§ **Extrait du texte**:
---*---

Pier Dutil
L'art de se tirer dans le pied

Par Pier Dutil
Je connais une entreprise qui perd présentement 10 millions de dollars (10 M$) par jour et dont les dirigeants ne font rien pour changer les choses. Et, malgré ces lourdes pertes, les employés syndiqués réclament des augmentations de salaire de plus de 20 % au cours des prochaines années.
Cette entreprise, vous la connaissez aussi. Il s’agit de Postes Canada, responsable de la livraison du courrier et de colis sur l’ensemble du territoire canadien.
D’importants déficits accumulés
Au cours de deuxième trimestre de l’année en cours, Postes Canada montre des pertes de 407 M$ à son bilan. Cela s’annonce pire que le déficit de 841 M$ réalisé au cours de l’année 2024. Et, depuis 2018, Postes Canada a accumulé rien de moins que
5 milliards de dollars (5 G$) en déficit.
Pendant toutes ces années de lourdes pertes, les 19 cadres supérieurs de l’entreprise, dont 12 vice-présidents, tous grassement payés, donnent l’impression de dormir sur la «switch», ne modifiant rien au modèle d’affaires de Postes Canada.
Un nouveau Président directeur général (PDG), Doug Ettinger, est entré en fonction en 2019 pour faire le ménage et réviser le modèle d’affaires. Pourtant, depuis, rien n’a été fait. Et les déficits continuent de s’accumuler.
Pour avoir travaillé 32 ans au sein de diverses entreprises privées, je n’en connais aucune qui aurait pu tolérer un tel laisser-aller. De toute façon, cela n’aurait pu durer bien longtemps, car l’entreprise aurait été mise en faillite.

---*---

§ **Entrées fournies**:
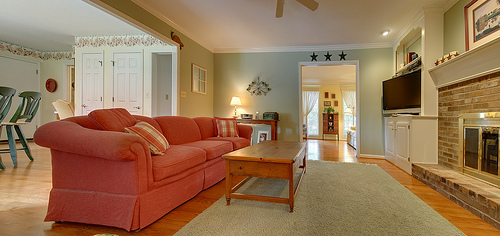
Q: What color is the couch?
A: Orange.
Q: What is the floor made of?
A: Wood.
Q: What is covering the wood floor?
A: Rug.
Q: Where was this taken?
A: Living room.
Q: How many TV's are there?
A: 1.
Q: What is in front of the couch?
A: Coffee table.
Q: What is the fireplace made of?
A: Bricks.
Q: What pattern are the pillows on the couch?
A: Plaid.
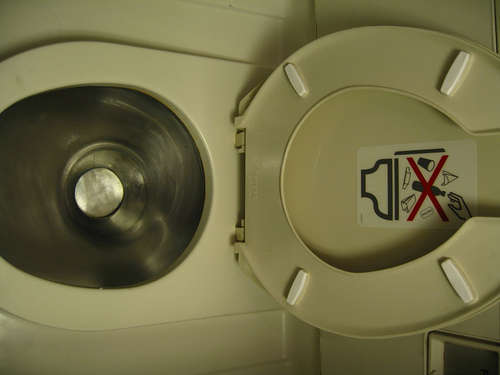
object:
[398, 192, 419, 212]
paper bag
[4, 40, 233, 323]
seat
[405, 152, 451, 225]
red x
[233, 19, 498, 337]
toilet backing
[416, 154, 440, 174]
cup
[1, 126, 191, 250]
metal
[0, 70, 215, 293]
bowl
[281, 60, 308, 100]
bumper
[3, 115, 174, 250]
inside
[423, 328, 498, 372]
trash can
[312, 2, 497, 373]
wall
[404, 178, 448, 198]
bottle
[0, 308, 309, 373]
white wall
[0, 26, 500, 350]
toilet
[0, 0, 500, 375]
airplane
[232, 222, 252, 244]
screw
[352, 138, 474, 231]
picture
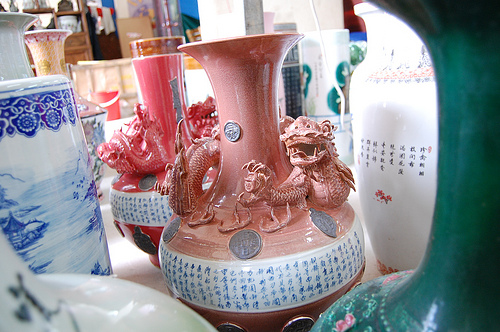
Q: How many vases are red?
A: 1.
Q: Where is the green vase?
A: In bottom right.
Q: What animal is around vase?
A: Dragon.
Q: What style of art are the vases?
A: Asian.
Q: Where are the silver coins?
A: Attached to vase.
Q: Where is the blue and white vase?
A: To the left.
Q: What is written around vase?
A: Kanji symbols.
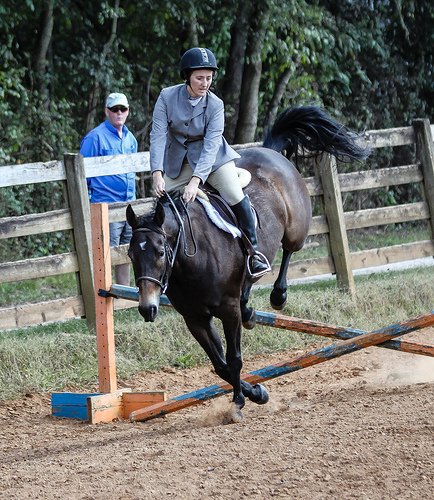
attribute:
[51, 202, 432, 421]
jump — wooden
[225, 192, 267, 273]
boot — black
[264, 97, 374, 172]
tail — black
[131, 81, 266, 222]
woman — young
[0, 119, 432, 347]
fence — wooden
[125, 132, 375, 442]
horse — black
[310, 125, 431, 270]
fence — wooden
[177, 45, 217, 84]
hat — black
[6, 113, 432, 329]
fence — wooden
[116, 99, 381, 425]
horse — black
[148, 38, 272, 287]
rider — young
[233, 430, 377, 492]
path — dirt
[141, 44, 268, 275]
woman — young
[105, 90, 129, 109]
hat — white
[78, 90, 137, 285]
man — older, old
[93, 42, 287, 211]
man — old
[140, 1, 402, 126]
trees — green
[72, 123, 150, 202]
shirt — blue, long sleeved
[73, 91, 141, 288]
man — old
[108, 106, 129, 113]
sunglasses — black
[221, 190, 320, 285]
boot — black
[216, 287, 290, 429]
hooves — black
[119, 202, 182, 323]
head. — large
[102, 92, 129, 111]
cap — white 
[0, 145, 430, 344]
fence — wooden, long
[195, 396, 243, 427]
dirt — brown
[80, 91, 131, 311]
man — old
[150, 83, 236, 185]
jacket — light gray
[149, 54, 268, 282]
woman — young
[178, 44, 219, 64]
safety helmet — black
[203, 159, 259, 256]
leg — long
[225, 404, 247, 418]
hoof — black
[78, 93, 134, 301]
man — old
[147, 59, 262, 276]
rider — young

---*---

§ **Énoncé du problème**: Mettez à jour le passage du texte sur Postes Canada commençant par "Un nouveau Président" et se terminant par "continuent de s’accumuler.", en remplaçant "faire le ménage" par "remettre de l'ordre".

§ **Résultat attendu**:
Un nouveau Président directeur général (PDG), Doug Ettinger, est entré en fonction en 2019 pour remettre de l'ordre et réviser le modèle d’affaires. Pourtant, depuis, rien n’a été fait. Et les déficits continuent de s’accumuler.